WHAT TO DO> Search the records for lines with the word "soins" and copy each match.

RECORD SET>

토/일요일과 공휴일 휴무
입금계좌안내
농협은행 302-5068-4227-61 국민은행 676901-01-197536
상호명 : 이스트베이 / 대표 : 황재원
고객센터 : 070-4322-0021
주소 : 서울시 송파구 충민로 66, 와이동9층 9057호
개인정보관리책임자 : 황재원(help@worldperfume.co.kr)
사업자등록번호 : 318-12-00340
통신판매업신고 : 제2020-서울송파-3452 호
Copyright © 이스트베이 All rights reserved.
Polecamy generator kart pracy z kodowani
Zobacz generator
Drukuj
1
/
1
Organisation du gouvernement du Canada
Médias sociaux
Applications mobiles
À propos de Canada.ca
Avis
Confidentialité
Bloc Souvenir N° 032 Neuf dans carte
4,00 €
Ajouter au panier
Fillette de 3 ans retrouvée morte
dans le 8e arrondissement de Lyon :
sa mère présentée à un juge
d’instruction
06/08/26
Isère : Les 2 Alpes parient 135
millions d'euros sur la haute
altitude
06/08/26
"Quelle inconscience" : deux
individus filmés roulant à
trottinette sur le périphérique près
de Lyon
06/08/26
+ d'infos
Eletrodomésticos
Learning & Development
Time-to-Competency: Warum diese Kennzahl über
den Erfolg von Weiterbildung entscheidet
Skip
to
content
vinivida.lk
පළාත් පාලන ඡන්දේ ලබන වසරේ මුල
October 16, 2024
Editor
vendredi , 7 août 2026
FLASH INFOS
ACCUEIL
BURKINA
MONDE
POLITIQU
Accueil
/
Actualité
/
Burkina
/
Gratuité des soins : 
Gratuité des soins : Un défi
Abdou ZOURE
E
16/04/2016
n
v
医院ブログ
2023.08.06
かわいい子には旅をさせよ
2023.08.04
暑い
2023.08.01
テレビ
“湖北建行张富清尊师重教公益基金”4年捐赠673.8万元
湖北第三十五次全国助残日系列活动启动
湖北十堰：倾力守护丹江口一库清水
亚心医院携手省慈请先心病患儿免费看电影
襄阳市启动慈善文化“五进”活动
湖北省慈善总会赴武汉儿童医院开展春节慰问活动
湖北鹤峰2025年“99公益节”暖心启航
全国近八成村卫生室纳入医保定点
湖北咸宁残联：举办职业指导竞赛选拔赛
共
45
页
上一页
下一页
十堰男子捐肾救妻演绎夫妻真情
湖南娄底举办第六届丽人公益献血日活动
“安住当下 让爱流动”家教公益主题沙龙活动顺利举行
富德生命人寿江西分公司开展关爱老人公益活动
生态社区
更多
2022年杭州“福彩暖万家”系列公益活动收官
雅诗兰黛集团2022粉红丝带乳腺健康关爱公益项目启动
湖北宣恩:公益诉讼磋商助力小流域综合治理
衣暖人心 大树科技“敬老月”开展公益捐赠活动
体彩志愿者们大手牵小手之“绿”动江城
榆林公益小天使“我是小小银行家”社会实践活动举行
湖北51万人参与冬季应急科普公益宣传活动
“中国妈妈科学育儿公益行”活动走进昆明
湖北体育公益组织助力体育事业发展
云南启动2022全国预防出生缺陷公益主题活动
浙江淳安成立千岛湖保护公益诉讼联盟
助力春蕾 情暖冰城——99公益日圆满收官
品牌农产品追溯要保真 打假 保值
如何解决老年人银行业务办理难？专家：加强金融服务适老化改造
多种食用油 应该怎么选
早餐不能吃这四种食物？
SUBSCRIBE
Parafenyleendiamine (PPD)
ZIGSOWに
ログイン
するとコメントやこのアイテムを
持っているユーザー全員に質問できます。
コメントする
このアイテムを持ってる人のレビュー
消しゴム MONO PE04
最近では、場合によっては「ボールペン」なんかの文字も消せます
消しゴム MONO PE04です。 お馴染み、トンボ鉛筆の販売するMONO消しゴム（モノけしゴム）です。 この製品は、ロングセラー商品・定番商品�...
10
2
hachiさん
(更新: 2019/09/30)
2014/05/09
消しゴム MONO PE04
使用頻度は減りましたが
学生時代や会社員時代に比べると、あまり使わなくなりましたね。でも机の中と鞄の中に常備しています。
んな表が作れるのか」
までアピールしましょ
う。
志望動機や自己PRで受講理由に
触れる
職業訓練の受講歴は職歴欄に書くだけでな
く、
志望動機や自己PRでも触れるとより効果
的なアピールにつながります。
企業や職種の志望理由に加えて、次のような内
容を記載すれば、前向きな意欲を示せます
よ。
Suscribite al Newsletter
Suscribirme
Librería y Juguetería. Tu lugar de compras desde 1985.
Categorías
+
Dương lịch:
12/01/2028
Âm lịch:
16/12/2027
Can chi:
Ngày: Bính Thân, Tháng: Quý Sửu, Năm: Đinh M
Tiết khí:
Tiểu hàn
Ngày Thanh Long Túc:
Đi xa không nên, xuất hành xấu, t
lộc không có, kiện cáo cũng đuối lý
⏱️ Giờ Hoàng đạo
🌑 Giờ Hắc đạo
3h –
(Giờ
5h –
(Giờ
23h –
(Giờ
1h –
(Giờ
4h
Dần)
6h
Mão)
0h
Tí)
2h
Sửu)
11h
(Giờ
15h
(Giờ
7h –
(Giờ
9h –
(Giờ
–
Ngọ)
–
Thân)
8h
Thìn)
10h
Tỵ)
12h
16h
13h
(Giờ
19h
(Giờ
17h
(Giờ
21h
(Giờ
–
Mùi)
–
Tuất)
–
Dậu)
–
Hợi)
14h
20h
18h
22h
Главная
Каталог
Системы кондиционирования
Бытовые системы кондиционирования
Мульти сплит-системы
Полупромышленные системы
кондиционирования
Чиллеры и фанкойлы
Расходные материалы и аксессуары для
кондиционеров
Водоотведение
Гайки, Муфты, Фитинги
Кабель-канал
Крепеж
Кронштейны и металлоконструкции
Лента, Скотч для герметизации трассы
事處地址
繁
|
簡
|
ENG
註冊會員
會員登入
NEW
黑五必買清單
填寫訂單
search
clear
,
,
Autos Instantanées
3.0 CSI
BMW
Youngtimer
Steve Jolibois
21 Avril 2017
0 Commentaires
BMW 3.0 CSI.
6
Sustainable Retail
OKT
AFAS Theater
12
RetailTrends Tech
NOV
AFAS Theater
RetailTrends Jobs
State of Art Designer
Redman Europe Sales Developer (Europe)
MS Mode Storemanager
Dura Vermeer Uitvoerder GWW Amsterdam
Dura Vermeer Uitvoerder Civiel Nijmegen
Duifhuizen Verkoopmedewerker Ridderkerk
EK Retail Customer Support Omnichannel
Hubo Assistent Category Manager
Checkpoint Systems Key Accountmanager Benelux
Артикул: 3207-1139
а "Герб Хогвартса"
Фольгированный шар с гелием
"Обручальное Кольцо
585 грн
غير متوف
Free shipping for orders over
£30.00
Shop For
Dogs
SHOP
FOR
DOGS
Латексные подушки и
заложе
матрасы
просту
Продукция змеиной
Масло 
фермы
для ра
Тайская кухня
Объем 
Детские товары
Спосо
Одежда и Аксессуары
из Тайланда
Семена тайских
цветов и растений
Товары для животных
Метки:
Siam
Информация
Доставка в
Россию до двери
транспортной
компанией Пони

EXERCISE SOLUTION>
Gratuité des soins : 
Gratuité des soins : Un défi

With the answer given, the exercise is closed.